What would you trade to reach what you considered your ideal body weight and image? How much would you sacrifice?

The question seems absurd doesn’t it? However, researchers from the University of West England, in partnership with The Succeed Foundation, that body image is a major issue for women of all ages.

Although this survey of 320 women mostly comprised university-aged women, the breakdown did skew as high as 65 years. Moreover, the majority were of normal (i.e. BMI 18.5 to 24.9) weight.

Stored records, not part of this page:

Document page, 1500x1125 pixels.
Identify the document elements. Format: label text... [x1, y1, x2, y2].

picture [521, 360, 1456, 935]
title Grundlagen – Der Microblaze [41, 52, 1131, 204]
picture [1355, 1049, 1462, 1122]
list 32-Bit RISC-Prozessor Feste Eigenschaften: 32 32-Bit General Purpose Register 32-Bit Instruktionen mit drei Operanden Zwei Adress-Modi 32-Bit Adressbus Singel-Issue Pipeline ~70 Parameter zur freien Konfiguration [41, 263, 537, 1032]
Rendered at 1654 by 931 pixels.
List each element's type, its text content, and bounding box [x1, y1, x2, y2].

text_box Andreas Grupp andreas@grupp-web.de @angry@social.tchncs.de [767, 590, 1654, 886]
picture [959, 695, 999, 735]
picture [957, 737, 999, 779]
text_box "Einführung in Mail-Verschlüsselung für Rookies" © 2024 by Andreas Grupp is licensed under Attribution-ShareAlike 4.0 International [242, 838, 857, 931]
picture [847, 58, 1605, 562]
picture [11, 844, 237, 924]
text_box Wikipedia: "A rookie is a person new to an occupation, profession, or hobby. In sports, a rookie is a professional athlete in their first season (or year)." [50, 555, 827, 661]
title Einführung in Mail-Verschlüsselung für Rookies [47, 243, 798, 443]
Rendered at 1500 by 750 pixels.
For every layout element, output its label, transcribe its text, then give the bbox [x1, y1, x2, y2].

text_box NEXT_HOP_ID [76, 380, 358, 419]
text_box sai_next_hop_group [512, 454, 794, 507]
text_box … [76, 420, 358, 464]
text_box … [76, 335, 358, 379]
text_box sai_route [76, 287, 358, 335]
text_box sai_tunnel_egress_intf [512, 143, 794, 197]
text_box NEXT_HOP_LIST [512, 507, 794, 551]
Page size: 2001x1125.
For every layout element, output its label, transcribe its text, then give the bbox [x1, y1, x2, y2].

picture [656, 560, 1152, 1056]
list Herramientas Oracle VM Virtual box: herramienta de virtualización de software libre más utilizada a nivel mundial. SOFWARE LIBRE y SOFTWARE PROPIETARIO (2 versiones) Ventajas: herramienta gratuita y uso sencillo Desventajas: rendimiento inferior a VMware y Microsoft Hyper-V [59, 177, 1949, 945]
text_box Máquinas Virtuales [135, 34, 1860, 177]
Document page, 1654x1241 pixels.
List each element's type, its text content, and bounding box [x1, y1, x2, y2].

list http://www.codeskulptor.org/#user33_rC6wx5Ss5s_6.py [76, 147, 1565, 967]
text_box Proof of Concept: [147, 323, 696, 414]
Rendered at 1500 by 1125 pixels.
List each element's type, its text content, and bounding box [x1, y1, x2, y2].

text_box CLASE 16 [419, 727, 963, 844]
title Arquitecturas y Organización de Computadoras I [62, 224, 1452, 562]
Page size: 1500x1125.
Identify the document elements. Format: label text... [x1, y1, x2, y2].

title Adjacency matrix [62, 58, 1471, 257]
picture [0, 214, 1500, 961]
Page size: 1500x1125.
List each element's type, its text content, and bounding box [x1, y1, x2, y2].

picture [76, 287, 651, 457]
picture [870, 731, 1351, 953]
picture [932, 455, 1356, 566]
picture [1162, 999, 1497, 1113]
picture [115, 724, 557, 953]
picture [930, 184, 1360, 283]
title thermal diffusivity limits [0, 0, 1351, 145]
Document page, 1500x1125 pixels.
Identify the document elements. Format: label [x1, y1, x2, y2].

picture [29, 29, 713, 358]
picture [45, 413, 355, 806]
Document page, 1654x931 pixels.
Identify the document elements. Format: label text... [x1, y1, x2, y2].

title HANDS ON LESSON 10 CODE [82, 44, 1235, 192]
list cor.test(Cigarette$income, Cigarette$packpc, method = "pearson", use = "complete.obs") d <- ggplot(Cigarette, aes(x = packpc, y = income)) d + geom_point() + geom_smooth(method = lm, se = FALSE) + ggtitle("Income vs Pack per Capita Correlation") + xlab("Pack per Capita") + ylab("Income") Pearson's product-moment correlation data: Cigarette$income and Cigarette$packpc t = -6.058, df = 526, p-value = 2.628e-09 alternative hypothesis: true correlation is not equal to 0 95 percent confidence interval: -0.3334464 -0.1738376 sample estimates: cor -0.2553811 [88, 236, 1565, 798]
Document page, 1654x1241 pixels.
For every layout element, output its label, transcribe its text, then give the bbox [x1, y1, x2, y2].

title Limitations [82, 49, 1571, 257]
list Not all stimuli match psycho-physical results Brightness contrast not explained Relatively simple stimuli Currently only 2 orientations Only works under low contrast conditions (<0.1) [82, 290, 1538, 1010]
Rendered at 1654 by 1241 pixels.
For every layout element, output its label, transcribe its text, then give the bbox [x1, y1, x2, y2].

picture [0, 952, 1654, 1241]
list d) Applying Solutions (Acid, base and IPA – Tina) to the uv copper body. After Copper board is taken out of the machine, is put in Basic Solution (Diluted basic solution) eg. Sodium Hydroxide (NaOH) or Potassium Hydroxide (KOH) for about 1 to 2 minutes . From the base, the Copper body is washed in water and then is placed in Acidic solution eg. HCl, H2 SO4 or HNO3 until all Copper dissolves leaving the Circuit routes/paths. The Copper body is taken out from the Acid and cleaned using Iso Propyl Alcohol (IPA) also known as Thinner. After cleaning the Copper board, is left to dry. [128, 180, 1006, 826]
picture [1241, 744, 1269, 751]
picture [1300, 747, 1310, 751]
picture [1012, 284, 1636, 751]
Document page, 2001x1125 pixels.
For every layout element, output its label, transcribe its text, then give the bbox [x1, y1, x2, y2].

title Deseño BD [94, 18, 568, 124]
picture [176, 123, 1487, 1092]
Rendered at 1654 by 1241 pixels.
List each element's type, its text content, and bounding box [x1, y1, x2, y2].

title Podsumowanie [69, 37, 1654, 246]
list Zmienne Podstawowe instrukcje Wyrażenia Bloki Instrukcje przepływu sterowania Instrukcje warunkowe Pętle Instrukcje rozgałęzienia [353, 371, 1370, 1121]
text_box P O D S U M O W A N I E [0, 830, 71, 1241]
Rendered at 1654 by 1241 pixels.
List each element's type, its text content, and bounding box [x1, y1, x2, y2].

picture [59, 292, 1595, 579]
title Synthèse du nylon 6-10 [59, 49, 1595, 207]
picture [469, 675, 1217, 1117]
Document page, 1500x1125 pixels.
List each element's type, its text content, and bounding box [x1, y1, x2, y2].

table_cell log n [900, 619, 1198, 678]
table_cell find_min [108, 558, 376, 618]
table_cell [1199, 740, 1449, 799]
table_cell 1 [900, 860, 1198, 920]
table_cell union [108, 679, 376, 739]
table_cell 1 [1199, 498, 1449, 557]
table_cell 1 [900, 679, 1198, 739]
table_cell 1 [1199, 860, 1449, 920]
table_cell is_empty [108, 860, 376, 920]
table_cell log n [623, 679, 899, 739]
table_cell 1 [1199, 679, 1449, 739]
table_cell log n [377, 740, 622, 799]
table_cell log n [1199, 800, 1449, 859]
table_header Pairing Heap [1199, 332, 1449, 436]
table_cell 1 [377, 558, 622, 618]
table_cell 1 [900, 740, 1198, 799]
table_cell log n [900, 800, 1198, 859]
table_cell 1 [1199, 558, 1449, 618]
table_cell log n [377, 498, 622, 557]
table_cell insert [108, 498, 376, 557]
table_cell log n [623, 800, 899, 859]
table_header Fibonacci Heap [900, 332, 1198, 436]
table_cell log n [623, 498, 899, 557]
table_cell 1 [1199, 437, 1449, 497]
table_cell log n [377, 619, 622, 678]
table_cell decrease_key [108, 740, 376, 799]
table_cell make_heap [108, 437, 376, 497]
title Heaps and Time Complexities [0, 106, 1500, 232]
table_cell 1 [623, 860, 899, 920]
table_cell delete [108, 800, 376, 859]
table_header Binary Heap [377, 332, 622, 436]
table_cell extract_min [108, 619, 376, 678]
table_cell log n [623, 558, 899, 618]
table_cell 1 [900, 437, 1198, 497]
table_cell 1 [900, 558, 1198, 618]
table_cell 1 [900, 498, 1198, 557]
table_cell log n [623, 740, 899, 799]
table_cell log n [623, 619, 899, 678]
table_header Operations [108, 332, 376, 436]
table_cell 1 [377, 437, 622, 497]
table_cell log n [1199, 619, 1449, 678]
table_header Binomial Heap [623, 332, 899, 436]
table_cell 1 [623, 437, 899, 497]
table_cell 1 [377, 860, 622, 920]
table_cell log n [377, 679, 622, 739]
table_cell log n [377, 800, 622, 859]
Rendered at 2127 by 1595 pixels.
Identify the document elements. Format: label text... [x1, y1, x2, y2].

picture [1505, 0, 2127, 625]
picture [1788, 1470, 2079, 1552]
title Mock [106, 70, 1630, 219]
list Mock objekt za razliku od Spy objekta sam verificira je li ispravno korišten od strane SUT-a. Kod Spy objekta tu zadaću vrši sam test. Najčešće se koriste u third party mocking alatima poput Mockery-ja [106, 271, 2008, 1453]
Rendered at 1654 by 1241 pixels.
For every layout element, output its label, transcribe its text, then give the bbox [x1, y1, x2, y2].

Of all the women surveyed, 93% said that they had had negative thoughts about their appearance and nearly a third, several times daily. Approximately 80% said they would like to lose weight, even though about 78% were of normal weight or underweight. What’s more, the women said that on average, they would like to lose about 16 pounds. However, most importantly, 30% of women said that they would trade at least a year of their lives to achieve their ideal body shape and weight.

Other sacrifices to achieve the ideal included:

  • losing over $8,000 from their annual salary
  • giving up time with their partner
  • forgoing a promotion at work.

Numerous studies and reviews have documented the association between age and body image but have mostly focused on adolescents and teens. In recent years, more and more reports are emerging that demonstrate that eating disorders and issues with body issues is not necessarily age-centric.

There’s no doubt that images of young models dressed and made up to look like women  and airbrushed celebrities the permeate the media scape have contributed to if not exacerbated the problem. However, what is it the makes women consistently strive for an unreasonable ideal throughout their lifetimes, so much so that they are willing to sacrifice basic necessities and relationships to achieve this goal?

As women, we’ve come very far. But clearly, many of us clearly continue to give their power away when it comes to self-image, self-esteem, achievement in the workplace and even in our relationships. This study is a wake-up call, not only to our generation but to generations of women who are following in our footsteps.

So tell me, what would you sacrifice to achieve the idea?